Stross's short stories, particularly those published in Asimov's Science Fiction magazines, later published as Accelerando, had created a great deal of excitement in the science-fiction community. Popular Science ran a feature focusing on him and frequent collaborator Cory Doctorow as newer writers in the genre whose shared background in computer science helped lend credibility to their stories of artificial intelligence and the use of the singularity as a story element. Dealing extensively with both those issues, his first real novel was eagerly anticipated.

It was generally well received. At SF Site Alma Hromic called it "deeply complex in a sort of cerebrally witty way". Reading it was "watching a writer having fun".

At SF Reviews, Thomas Wagner called attention to some of the novel's imperfections. While he praised the scenes showing the effect of the singularity on Rochard's World as "a tour de force of imagination", he felt the characterisation could have been better for the minor characters. Rachel and Martin "get all of Stross's attention ... Other characters are drawn out only as far as the story needs them". "As a newcomer to long fiction," wrote Publishers Weekly, "Stross has some problems with pacing, but the book still generates plenty of excitement."

It was eventually shortlisted for the Hugo Award that year. In 2010 Stross admitted the novel had some faults, calling it "quirky but not well-plotted".

==Analysis and commentary==

Singularity Sky has been the subject of some higher-level literary criticism. Veronica Hollinger of Trent University sees it as an example of what has been called New Baroque Space Opera, along with Iain Banks' Consider Phlebas and Alastair Reynolds' Redemption Ark. "[They] are contributing to a self-conscious revival, in new directions, of one of SF's oldest (and most denigrated) subgenres, constructing futures that—quite cheerfully, for the most part—reflect back to us the incredible complexity of the technoscientific present."

******************************

What to work on:
**a)** Answer these questions about the passage on the reception of Singularity Sky:
(i) Which frequent collaborator appeared alongside Stross in the Popular Science feature?
(ii) For which award was the novel shortlisted?
(iii) At which university is Veronica Hollinger?
**b)** Carry on the passage about the reception and analysis of Singularity Sky from the point where it stops.

(Body or hand keypoint data)
******************************

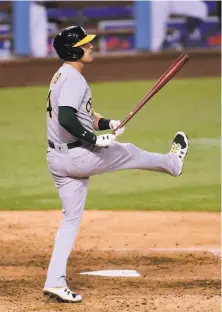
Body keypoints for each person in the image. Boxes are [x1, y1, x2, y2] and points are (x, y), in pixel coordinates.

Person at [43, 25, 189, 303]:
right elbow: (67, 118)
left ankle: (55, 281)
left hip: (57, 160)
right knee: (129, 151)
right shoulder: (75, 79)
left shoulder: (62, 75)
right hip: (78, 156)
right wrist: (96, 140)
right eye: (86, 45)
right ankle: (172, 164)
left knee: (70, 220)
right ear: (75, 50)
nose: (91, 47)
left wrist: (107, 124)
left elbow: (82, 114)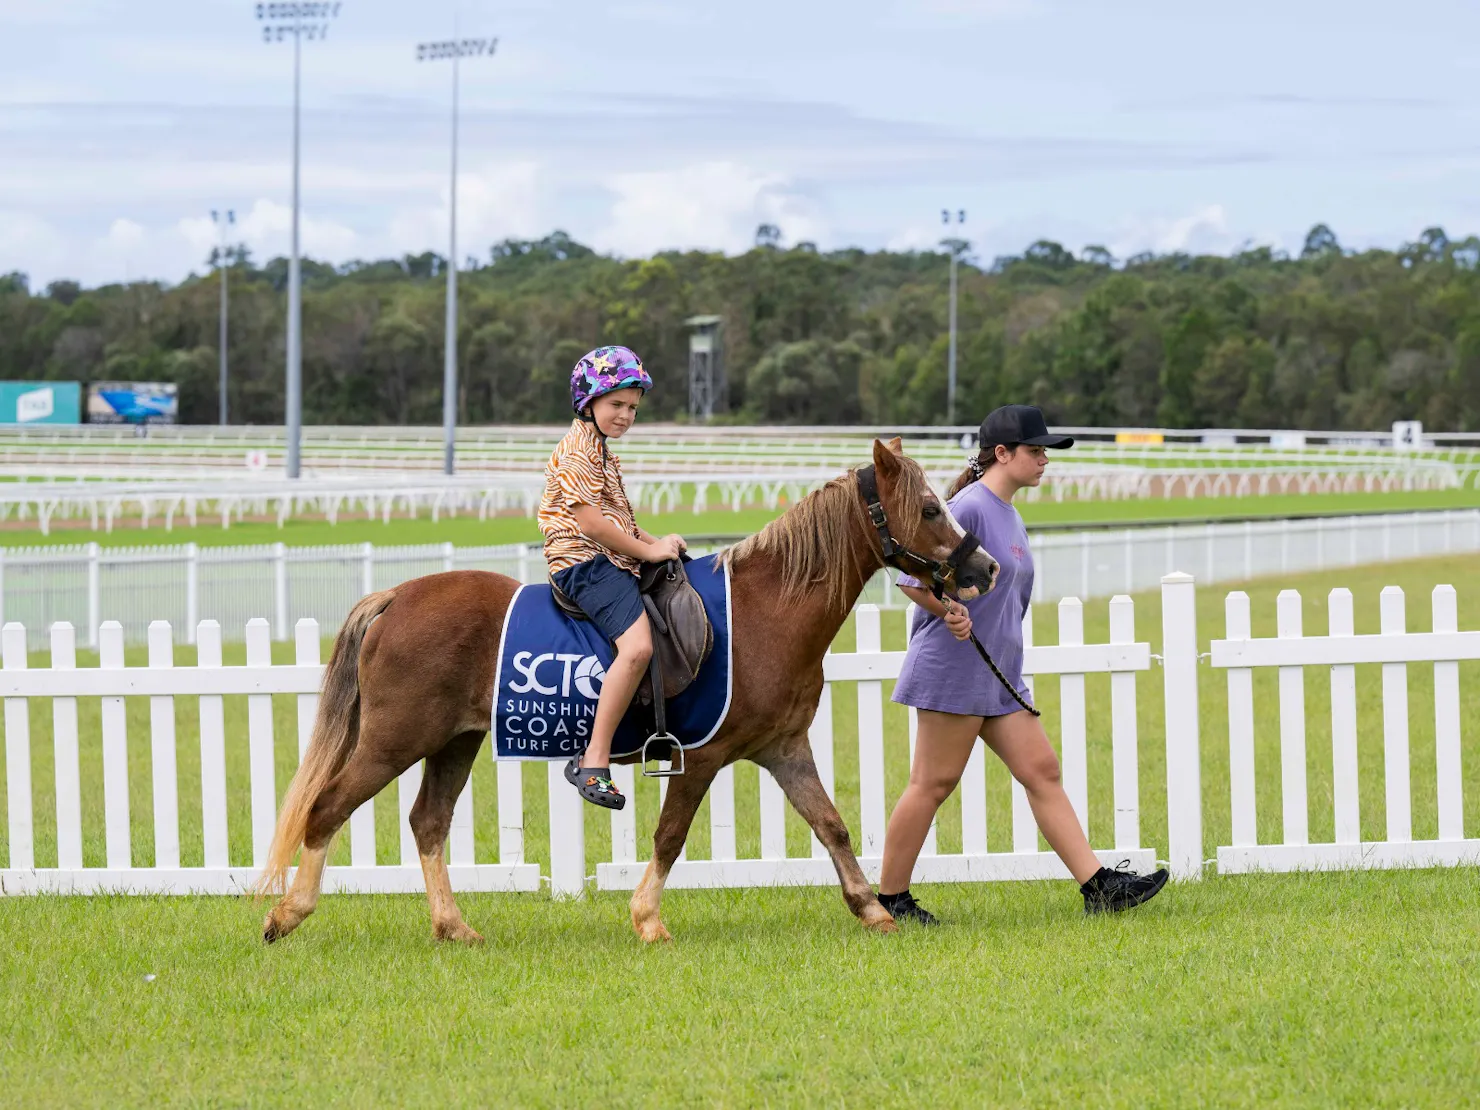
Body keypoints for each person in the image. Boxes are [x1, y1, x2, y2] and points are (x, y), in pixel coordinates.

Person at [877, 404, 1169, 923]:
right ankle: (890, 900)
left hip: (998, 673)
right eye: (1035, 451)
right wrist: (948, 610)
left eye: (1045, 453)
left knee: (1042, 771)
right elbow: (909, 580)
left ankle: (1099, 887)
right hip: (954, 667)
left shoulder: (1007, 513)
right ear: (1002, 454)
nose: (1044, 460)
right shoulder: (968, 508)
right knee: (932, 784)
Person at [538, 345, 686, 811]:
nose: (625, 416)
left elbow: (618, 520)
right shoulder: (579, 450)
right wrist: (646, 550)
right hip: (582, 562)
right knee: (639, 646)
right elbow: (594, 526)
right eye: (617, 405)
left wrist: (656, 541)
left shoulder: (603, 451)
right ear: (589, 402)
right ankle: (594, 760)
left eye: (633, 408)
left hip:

******************************

Response list:
**a)**
(i) Cory Doctorow
(ii) The Hugo Award
(iii) Trent University

**b)**
Markus Öhman, an undergraduate education student at Luleå University of Technology in Sweden, has looked at how the novel deals with class and gender issues as they intersect the singularity. Rigid class distinctions, reinforced by a hereditary aristocracy, are a feature of life in the New Republic so marked that both Martin and Rachel express discontent and frustration with them. But outside that order class exists as well. Status among the revolutionaries is measured by one's understanding of, and level of commitment to, revolutionary ideology. And the Critics, in turn, have a hierarchy distinguished by knowledge—Sister Stratagems privately hopes that her oblique manner of speaking and commenting will give enough of an impression of knowledge as to allow her to become queen one day—and gender as well (the only male Critic we see is apparently relegated to a military role and rudely dismissed when he offers even a slight sentence of comment).

The Critics' class-and-gender hierarchy is mirrored by the New Republic, which oppresses women so thoroughly, Öhman observes, that only one female of that society has even a brief real speaking role in the book,(and she is an atypical one at that—the revolutionary confronting Mr. Rabbit). The singularity changes all that, although how is not shown in the text. "Through extrapolation and inference, however, it is made clear that the social upheaval results in changes in the paradigm, ensuing greater freedom for women." So, too, with social class: "... [F]or the duration of the Festival's orbital presence, Rochard's World is a classless anarchistic non-society with small zones of stability filled with modified humans."

Öhman criticises Stross for one aspect of this liberation. He notes that the fugitive Duke describes, among the effects of the singularity, women in villages made so wise that their wisdom "leaked out into the neighborhood, animating the objects around them"—suggestive of witchcraft, which has historically been used to taint women acquiring knowledge as objects to be feared and persecuted. The only significant female character on Rochard's World, Sister Stratagems, is also one of the wisest characters in the story, even if she often speaks too obliquely for her wisdom to have any direct effect. But, Öhman points out, she too is associated with witchcraft in the form of her chosen vehicle, Baba Yaga's walking hut. "Stross uses the symbol of Baba Yaga to imbue Sister Seventh with authority and power, but at the same time he paints her as a symbol of evil and fear."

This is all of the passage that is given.